A new dream, I am in an airport, awaiting a last minute flight. The mayor of Baltimore—whose name and gender I don’t even know—has called me personally. “There are chickens loose in the city, Claire,” the mayor tells me. “We need you back now!” So I book myself on the first available flight, and take my sister with me, because she knows how to speak to chickens.

They’re running amok when we arrive. From BWI to Hampstead and all the way over to Highlandtown, chickens fill the neighborhoods of Baltimore like a poultry-themed Where’s Waldo. We find one dining at Acropolis in Greektown, eating Spanakopita and drinking a beer with a drawing of the Parthenon on the label. We stuff him into an over-priced garbage bag that I purchased at an airport newsstand and I carry him over my shoulder.

There is another one in the Inner Harbor, shopping for sports gear. He pauses in front of store window and adjusts the bill of his new Orioles cap. “Why don’t any sports teams have chickens as their mascots?” I ask my sister, and she has no idea. “What are we?” I cheer. “Chickens!”

“Sounds good to me,” my sister says, and we can’t fathom why the chicken, of all birds, has been so long ignored.

It takes us three hours to round them all up. Two have spent the afternoon barhopping through Fells Point and stumble up my apartment steps wobbly and hammered. I make them rest on the couch, place trash cans on the floor beneath them, just in case.
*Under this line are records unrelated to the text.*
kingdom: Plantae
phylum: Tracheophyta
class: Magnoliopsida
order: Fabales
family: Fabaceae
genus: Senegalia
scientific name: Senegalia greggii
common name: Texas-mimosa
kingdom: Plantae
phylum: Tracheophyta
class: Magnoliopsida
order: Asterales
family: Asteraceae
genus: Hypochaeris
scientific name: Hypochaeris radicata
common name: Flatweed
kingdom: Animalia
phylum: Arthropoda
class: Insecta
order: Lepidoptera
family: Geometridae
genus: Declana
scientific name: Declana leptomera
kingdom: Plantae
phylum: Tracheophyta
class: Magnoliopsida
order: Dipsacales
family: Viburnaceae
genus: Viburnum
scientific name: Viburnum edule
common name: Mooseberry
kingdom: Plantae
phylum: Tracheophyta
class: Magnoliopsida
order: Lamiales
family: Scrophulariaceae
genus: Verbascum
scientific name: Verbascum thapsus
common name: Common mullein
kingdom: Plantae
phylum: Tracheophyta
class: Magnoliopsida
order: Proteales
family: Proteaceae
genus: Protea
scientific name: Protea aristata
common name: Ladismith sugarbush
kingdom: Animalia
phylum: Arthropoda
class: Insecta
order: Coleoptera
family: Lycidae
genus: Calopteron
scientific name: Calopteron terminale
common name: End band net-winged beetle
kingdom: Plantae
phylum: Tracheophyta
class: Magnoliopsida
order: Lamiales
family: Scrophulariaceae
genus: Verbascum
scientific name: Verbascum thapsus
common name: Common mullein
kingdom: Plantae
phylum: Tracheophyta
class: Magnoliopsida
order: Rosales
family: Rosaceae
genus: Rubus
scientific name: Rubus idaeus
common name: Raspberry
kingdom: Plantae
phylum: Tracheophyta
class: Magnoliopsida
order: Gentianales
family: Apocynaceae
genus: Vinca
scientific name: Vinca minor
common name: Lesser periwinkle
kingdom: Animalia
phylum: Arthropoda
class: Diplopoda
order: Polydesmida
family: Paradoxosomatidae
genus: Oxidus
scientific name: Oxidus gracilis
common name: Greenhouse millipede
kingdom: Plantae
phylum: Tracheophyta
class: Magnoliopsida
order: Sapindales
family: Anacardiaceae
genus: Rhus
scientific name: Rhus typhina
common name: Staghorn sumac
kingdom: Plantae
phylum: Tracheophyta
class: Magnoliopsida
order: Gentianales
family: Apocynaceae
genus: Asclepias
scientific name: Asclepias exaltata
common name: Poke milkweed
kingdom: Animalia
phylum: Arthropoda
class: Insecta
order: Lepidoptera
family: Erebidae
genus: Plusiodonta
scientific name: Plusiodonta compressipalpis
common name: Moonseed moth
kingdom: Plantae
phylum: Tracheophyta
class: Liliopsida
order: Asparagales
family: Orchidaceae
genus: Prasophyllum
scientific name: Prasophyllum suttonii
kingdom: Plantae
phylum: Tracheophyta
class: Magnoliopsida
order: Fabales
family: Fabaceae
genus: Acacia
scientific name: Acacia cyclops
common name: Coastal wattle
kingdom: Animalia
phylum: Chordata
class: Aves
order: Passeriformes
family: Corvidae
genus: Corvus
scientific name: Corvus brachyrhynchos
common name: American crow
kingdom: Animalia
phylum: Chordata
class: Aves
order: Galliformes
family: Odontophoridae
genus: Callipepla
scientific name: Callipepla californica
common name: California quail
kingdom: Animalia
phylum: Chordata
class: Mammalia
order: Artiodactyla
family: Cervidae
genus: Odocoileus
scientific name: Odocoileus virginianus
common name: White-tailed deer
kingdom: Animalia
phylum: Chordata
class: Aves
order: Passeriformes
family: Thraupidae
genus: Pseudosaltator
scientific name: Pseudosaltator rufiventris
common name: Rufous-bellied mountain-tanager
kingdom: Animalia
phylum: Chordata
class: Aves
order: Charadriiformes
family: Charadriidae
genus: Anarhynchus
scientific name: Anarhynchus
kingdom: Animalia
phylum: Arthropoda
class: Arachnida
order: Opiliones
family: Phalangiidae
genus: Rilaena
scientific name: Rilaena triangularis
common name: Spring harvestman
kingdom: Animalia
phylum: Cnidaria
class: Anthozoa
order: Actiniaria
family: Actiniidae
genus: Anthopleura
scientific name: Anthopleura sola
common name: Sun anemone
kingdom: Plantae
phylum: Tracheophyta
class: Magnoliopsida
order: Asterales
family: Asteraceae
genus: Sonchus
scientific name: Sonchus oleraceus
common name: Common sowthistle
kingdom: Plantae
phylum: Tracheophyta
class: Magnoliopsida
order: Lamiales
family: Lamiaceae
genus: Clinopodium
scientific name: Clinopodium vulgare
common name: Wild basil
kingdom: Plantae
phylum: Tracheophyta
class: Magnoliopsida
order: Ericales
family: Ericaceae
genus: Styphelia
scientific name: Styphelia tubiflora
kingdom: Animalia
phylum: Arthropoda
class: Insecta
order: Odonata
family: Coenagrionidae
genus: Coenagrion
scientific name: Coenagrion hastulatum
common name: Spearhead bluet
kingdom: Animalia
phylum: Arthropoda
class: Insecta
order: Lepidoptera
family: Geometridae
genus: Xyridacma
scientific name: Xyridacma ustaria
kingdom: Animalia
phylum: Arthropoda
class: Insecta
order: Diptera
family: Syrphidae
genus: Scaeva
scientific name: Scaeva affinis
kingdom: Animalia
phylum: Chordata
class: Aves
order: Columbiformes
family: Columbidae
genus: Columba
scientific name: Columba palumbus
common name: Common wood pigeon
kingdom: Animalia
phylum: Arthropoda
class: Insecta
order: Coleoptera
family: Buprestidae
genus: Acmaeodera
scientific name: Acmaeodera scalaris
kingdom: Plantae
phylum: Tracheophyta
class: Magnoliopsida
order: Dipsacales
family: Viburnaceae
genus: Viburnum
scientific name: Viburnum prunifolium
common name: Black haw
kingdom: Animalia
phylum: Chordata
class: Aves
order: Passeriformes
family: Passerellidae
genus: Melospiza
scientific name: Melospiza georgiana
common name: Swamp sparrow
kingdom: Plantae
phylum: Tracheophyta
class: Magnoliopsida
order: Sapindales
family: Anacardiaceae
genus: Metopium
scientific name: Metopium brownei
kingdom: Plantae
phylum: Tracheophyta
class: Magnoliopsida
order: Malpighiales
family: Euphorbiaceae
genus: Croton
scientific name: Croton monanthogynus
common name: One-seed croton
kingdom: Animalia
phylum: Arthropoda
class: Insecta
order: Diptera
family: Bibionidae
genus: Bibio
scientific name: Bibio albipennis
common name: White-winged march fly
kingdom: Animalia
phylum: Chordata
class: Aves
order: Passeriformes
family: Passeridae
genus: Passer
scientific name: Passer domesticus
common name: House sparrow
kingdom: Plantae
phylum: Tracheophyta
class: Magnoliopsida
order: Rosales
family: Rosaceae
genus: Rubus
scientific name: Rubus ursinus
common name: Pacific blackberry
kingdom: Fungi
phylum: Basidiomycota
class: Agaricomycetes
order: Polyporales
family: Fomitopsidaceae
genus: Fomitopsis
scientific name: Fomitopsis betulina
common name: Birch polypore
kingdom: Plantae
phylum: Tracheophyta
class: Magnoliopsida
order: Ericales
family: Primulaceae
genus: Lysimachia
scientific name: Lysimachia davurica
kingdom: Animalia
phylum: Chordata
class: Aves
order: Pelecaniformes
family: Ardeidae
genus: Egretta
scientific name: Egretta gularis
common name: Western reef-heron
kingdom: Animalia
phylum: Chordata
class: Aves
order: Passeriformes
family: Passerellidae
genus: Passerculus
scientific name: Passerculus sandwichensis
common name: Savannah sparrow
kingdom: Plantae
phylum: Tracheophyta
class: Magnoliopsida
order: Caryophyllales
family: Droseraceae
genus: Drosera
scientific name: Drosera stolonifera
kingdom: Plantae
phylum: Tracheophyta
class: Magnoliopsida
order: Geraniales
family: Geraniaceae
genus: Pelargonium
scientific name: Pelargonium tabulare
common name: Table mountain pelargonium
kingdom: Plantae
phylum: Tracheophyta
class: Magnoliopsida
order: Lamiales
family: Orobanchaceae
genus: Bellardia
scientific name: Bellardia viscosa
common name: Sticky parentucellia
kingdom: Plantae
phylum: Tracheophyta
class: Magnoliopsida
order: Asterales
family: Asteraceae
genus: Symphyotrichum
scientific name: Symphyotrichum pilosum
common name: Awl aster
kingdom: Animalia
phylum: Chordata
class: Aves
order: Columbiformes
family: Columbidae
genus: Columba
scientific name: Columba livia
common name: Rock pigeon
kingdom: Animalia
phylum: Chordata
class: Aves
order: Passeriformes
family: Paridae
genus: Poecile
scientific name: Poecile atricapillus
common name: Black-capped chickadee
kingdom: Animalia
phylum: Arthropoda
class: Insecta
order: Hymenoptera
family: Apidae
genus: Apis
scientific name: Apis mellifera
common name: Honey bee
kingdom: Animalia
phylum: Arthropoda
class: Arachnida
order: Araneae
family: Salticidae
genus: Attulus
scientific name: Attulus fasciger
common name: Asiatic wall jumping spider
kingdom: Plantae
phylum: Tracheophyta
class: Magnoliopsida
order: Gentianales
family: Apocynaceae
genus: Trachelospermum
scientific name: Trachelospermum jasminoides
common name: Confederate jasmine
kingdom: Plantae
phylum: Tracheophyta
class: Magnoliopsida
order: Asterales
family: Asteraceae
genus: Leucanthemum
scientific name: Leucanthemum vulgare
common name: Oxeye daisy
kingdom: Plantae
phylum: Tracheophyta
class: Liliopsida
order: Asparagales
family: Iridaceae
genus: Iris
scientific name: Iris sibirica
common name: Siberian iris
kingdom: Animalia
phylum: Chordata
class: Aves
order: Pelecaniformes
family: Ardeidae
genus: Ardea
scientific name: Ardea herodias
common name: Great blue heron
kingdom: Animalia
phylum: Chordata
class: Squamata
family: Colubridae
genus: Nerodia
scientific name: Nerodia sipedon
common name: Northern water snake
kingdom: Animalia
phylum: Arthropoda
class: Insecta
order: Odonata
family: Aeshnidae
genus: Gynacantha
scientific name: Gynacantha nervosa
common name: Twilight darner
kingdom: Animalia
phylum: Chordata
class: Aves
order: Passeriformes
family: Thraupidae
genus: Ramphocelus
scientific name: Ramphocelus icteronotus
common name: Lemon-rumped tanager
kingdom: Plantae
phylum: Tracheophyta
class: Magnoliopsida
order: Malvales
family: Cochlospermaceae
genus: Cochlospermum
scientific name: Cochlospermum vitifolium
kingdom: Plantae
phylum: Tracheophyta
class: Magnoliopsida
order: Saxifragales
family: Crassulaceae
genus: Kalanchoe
Clucking fills my small apartment, feathers float around my head. “We should make them some nachos,” my sister says. “Chickens like that.”

I lay tortilla chips on a cookie sheet, cover them with black beans, shredded cheese. “There,” my sister says. “Now just put them in the oven to bake. Nachos, oven, make,” she adds. “Stair, cool, lake. Hey Claire are you awake?”

I blink my eyes open, and my sister’s face hovers before me like a mirage. “Claire,” she says. “Claire, it’s time to wake up.”

“Did you feed the chickens?” I ask her.

“What?”

“Did you feed the chickens?”

“Uh…yeah. I did,” she plays along. “Come on and get up.”

“Okay.” I roll onto my stomach and push up with my arms. The mattress collapses beneath my weight and sends a wave of air up and under the sleeping cat. He hisses and races from the room.

“I think this thing might be leaking,” I say. It is almost noon.